Lo bueno. La buena noticia del encuentro de Trump y Kim es que existe el deseo de un entendimiento y que la amenaza de una escalada se ha desactivado, o al menos atenuado, mediante las conversaciones directas.
 
Mensaje. Pero el mensaje más importante es que la política de símbolos de dos showmen no es suficiente. El paso siguiente debería ser que todos los actores de la región -Corea del Sur, Japón y China- se sienten a una mesa con Estados Unidos y Corea del Norte para buscar caminos viables hacia una desnuclearización. Solo así se puede poner la piedra angular de una paz duradera en la región.
 
Aliados. Los aliados de Estados Unidos, Corea del Sur y Japón, quieren en cambio garantías de que Corea del Norte desmonte efectivamente su programa de armas atómicas y poner fin al desarrollo de misiles intercontinentales. Sus ciudadanos ya no quieren oír sirenas resonando en el centro de Tokio o de Seúl porque Corea del Norte lanza un misil que podría equiparse con cabezas nucleares.
 
Kim Jong-Un no se fue con las manos vacías tras la cumbre

 

El hecho de que ambos contrincantes  se hayan reunido a conversar tiene, sobre todo, razones de política interna. Kim quería y quiere demostrar a su séquito que puede forzar al "archienemigo capitalista" a sostener conversaciones directas a un mismo nivel. Con su arriesgada estrategia de escalada, el joven gobernante ha podido apaciguar a los halcones dentro del partido y el Ejército, y ampliar su poder.
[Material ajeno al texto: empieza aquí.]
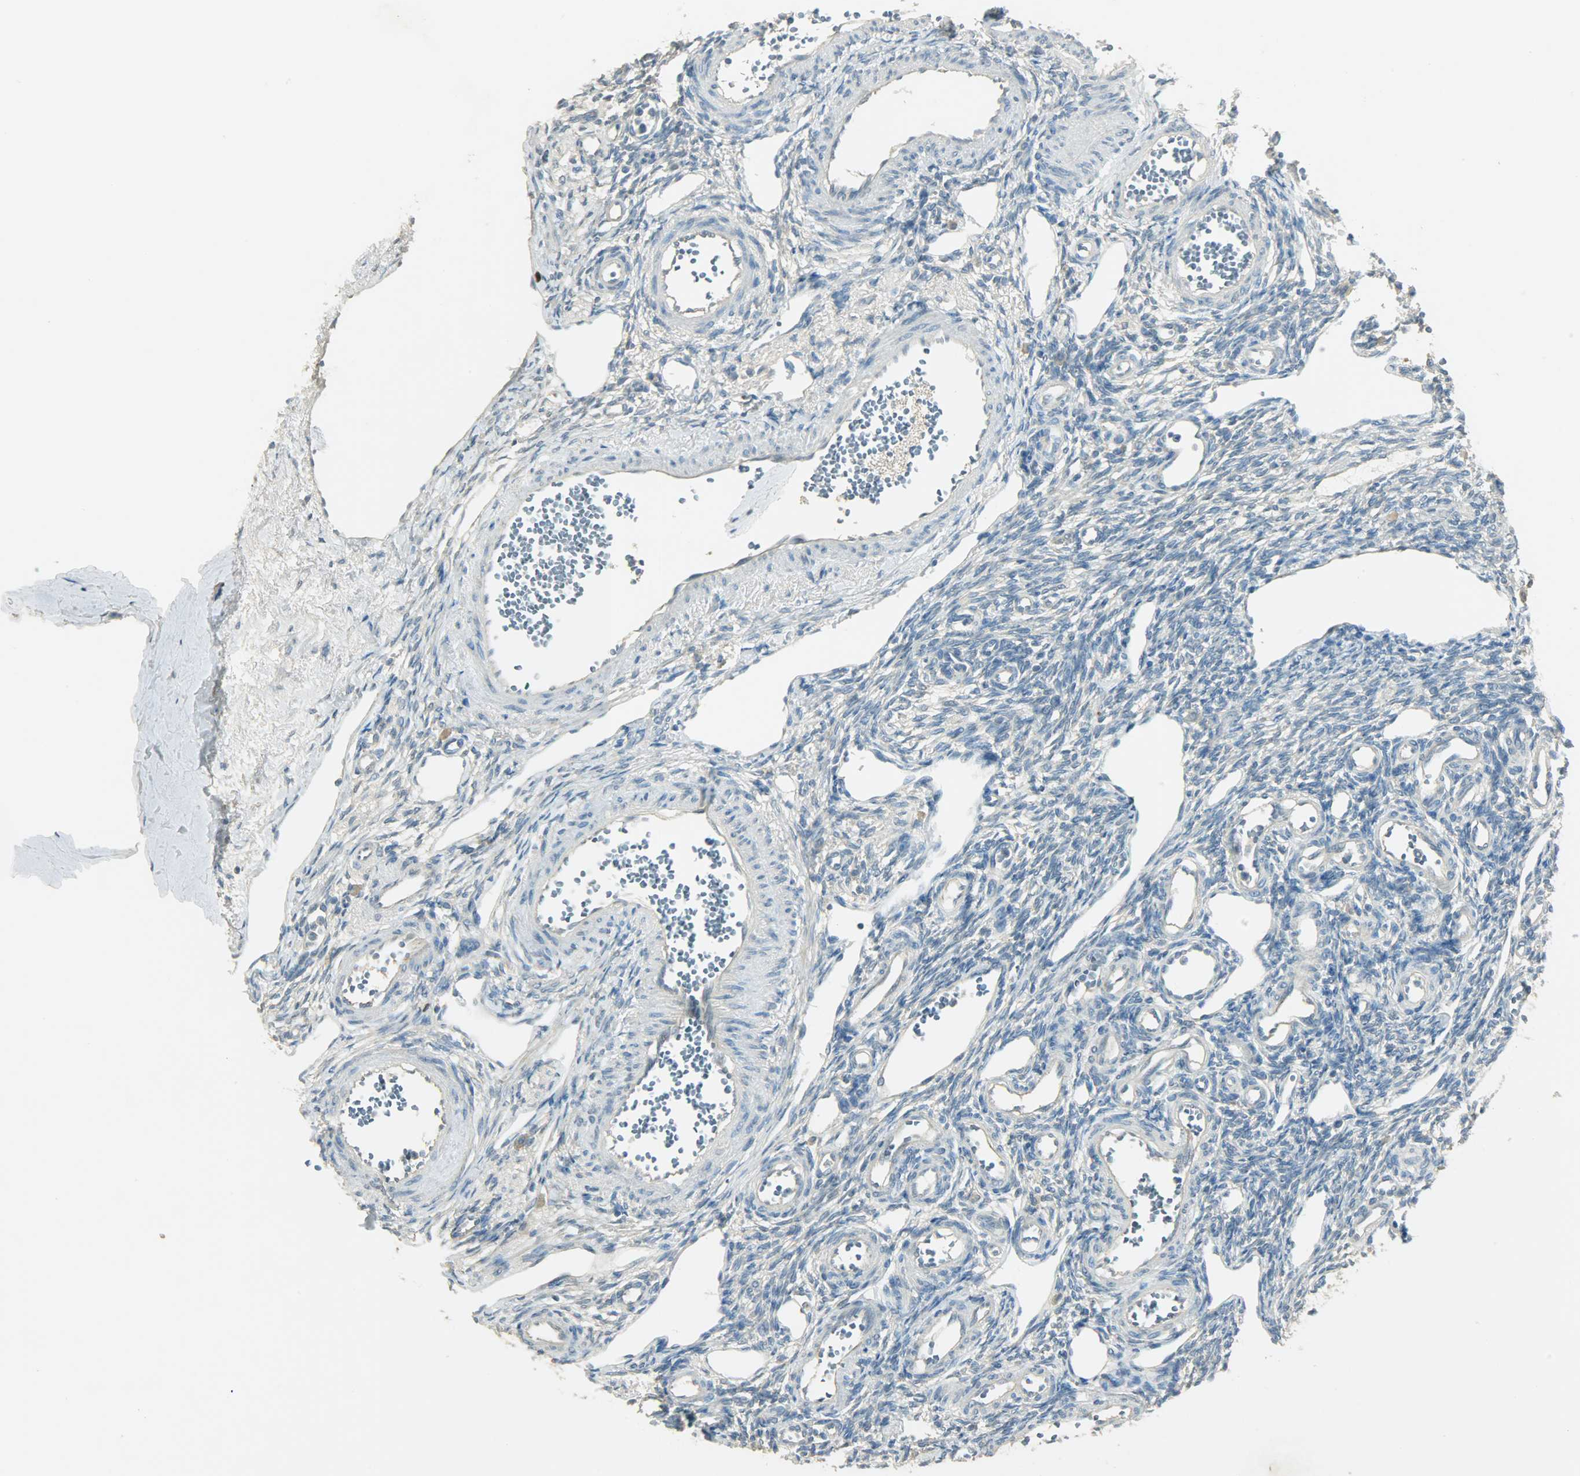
{"staining": {"intensity": "negative", "quantity": "none", "location": "none"}, "tissue": "ovary", "cell_type": "Ovarian stroma cells", "image_type": "normal", "snomed": [{"axis": "morphology", "description": "Normal tissue, NOS"}, {"axis": "topography", "description": "Ovary"}], "caption": "Human ovary stained for a protein using immunohistochemistry (IHC) shows no staining in ovarian stroma cells.", "gene": "TPX2", "patient": {"sex": "female", "age": 33}}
Trump. Para Trump, sin embargo, esta será una pérdida que puede capear. Un "mal acuerdo", en el que hubiera concedido demasiado, habría inspirado años de debate y rechazo por parte de las élites de la política exterior de Estados Unidos. Este desenlace, en cambio, es algo que se puede salvar a través de conversaciones.